CONSIGNE DE TRAVAIL:
Recopiez fidèlement le passage du texte à lire ci-dessous qui va de « Une autre image » jusqu'à « chose, au fait ? » inclus.

TEXTE À LIRE:
____________________

Une autre image produite par MoasPress m’a intéressé. Dans une gare, des manifestants mettent hors d’état une caméra de surveillance…

Il y a quelques jours, Reporters sans frontières a remis son rapport annuel sur la liberté de la presse : si l’on excepte la Suisse, les Pays-Bas et la Scandinavie, la liberté de la presse est en recul dans toute l’Europe. La France se situe actuellement au 44e rang du classement, en baisse à peu près constante depuis la création de cet indice, en 2002. À l’époque, la « patrie des droits de l’homme » était classée au 11e rang. Le caractère démocratique de la France n’est-il plus qu’un vieux mythe ? A-t-il jamais été autre chose, au fait ?

Lire ailleurs : Policiers ou casseurs ?, sur Arrêts sur images ; L’imaginaire démocratique, meilleur allié de l’autocratie française, par A. Gunthert.

(images : Laurence Guenoun ; ©Hergé/Moulinsart/Casterman ; Brooklyn Space Program ; Sky News ; Bibi ; Rue89 ; 20 Minutes ; Reuters ; MoasPress)

  1. 9 Responses to “Images en vrac”

  2. By Bishop on Oct 24, 2010

    Tu as vu toutes les vidéos comiques sur le Chat? Sinon la liberté d’expression et la transparence sont de véritables mythes en France plus que des réalités.

    Cela me fait aussi penser à la vidéo du début de la semaine au conseil municipal de Paris avec un élu vert qui s’emporte sur la vidéo surveillance et réclame des caméras sur nos élus et les véritables personnes dangereuses.

____________________

DONNÉES FOURNIES:
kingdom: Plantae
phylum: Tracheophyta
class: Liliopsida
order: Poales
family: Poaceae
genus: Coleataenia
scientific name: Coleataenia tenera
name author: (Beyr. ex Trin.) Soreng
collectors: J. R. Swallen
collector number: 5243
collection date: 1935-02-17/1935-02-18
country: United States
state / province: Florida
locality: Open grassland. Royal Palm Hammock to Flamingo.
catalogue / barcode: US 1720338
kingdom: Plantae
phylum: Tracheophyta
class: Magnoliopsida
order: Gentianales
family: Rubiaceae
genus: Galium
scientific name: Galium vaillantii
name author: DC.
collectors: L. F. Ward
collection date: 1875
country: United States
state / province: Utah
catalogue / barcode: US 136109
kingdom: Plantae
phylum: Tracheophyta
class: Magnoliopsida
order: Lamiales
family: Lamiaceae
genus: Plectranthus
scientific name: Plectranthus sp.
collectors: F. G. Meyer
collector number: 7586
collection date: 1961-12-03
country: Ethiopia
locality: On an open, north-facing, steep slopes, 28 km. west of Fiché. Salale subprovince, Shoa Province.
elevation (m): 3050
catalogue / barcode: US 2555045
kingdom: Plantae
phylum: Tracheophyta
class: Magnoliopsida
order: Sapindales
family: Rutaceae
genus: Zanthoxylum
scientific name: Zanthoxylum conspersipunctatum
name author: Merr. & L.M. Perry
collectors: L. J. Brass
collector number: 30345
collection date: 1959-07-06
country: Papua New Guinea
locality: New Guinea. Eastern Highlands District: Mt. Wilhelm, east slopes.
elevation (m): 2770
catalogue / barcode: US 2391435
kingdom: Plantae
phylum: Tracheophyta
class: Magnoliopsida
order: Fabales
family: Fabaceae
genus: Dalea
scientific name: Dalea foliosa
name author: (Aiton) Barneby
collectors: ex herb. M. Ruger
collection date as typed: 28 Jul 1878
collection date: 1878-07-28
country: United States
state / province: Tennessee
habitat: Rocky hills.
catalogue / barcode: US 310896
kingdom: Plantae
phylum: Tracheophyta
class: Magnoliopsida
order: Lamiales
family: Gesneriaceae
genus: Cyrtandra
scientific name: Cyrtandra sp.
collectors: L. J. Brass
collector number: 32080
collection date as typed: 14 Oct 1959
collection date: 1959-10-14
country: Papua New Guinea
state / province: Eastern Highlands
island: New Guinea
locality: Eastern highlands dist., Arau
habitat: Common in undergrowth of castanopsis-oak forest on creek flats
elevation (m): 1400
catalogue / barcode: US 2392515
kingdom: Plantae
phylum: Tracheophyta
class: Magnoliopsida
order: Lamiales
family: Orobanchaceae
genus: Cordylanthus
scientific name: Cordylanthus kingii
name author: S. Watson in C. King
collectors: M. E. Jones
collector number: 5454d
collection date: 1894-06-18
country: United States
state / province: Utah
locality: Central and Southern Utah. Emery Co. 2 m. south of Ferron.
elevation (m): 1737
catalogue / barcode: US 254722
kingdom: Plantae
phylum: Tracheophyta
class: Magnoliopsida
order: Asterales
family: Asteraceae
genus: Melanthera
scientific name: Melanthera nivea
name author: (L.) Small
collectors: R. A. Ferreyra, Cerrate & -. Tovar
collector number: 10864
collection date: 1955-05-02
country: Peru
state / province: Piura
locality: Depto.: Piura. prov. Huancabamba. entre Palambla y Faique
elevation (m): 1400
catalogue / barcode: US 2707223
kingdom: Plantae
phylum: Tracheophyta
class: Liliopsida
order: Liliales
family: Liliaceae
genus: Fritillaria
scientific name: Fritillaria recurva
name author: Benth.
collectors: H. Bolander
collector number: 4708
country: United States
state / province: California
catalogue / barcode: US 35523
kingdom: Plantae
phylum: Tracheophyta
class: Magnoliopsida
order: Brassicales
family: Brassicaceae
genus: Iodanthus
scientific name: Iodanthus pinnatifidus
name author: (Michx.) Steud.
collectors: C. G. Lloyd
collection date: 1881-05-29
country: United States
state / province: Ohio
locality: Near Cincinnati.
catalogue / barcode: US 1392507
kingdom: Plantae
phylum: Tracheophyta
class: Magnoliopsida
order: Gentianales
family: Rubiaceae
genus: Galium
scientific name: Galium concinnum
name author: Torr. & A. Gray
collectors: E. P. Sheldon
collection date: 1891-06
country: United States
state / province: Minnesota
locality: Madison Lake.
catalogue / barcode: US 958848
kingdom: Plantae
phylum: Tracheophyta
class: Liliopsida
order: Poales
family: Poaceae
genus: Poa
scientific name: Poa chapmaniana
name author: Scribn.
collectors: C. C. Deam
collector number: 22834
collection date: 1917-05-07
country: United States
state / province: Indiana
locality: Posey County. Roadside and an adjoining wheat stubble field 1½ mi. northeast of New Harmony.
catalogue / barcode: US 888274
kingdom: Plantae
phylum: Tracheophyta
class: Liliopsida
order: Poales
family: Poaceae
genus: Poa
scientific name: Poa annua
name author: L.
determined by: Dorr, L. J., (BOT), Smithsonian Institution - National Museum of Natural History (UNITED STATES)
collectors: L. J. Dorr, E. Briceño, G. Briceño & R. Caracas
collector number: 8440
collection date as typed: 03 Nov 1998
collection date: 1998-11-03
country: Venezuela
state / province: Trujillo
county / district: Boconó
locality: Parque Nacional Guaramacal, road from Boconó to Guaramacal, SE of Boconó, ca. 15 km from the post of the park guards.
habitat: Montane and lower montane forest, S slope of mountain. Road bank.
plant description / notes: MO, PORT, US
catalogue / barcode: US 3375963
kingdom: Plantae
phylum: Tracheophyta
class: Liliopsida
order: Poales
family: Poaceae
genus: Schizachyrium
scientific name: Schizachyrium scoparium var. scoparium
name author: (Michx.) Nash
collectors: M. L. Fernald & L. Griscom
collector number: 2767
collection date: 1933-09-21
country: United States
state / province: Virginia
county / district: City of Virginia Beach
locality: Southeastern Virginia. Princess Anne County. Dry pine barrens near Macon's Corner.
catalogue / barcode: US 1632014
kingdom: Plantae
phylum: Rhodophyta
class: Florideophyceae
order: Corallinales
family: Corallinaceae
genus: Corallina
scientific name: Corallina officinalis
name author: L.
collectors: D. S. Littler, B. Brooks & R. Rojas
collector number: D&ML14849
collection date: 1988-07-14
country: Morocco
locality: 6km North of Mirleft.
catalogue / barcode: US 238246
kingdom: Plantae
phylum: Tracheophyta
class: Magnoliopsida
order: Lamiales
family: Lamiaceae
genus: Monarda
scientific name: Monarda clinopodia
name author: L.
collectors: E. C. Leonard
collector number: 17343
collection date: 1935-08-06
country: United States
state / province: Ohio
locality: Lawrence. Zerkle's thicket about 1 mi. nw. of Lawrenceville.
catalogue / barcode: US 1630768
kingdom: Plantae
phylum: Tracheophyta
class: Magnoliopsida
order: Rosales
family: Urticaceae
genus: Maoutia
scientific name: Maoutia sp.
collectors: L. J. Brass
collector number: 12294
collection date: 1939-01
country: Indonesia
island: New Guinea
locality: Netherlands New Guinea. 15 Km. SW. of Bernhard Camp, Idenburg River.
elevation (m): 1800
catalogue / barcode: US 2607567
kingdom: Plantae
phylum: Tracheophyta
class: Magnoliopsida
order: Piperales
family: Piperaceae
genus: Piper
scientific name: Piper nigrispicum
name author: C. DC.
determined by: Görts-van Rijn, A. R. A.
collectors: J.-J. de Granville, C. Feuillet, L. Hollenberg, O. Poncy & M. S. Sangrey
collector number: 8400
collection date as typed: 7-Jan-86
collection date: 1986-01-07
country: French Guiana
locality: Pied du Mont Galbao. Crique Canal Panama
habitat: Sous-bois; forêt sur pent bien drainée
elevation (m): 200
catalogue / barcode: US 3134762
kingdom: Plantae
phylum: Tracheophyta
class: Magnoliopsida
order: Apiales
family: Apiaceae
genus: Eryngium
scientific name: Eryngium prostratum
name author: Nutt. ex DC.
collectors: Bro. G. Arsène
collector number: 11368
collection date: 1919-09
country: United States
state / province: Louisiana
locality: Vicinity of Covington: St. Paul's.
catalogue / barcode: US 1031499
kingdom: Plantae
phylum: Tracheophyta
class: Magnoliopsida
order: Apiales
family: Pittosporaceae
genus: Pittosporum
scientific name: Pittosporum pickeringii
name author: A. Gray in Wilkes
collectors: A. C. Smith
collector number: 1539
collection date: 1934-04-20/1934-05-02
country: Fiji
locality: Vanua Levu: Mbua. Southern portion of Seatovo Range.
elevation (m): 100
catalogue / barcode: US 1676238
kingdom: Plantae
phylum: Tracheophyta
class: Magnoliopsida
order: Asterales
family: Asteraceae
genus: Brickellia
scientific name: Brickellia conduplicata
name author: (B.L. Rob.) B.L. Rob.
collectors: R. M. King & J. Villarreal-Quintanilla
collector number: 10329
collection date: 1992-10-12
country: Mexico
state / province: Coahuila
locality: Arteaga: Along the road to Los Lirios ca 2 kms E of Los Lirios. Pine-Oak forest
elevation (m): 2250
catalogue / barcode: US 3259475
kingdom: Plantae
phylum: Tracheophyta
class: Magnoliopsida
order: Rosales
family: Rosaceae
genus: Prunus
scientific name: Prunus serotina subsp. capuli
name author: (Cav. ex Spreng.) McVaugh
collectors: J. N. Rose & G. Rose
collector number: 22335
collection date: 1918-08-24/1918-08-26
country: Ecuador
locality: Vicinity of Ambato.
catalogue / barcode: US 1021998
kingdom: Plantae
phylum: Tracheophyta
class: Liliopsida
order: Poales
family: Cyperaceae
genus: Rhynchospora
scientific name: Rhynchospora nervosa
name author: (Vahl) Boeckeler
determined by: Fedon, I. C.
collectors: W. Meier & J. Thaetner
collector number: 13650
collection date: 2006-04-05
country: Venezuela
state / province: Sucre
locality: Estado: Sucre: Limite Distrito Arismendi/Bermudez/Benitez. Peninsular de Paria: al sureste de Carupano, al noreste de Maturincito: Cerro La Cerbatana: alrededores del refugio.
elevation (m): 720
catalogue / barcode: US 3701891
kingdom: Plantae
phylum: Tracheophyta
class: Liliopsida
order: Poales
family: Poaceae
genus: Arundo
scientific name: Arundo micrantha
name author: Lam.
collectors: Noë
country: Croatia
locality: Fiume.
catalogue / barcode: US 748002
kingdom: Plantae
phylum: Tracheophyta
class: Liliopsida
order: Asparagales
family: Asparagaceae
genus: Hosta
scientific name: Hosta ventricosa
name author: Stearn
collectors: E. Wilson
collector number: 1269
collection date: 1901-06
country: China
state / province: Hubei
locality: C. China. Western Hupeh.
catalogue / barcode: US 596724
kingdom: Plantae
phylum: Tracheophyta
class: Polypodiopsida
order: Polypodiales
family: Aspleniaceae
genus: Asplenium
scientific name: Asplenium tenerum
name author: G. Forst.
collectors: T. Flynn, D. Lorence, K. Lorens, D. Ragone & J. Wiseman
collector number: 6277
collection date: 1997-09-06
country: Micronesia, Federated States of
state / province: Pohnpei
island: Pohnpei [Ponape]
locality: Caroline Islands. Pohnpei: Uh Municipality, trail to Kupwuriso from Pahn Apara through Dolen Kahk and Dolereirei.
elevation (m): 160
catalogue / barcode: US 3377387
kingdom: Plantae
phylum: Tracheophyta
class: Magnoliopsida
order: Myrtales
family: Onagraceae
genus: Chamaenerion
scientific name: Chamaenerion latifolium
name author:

____________________

RÉSULTAT CI-DESSOUS:
Une autre image produite par MoasPress m’a intéressé. Dans une gare, des manifestants mettent hors d’état une caméra de surveillance…

Il y a quelques jours, Reporters sans frontières a remis son rapport annuel sur la liberté de la presse : si l’on excepte la Suisse, les Pays-Bas et la Scandinavie, la liberté de la presse est en recul dans toute l’Europe. La France se situe actuellement au 44e rang du classement, en baisse à peu près constante depuis la création de cet indice, en 2002. À l’époque, la « patrie des droits de l’homme » était classée au 11e rang. Le caractère démocratique de la France n’est-il plus qu’un vieux mythe ? A-t-il jamais été autre chose, au fait ?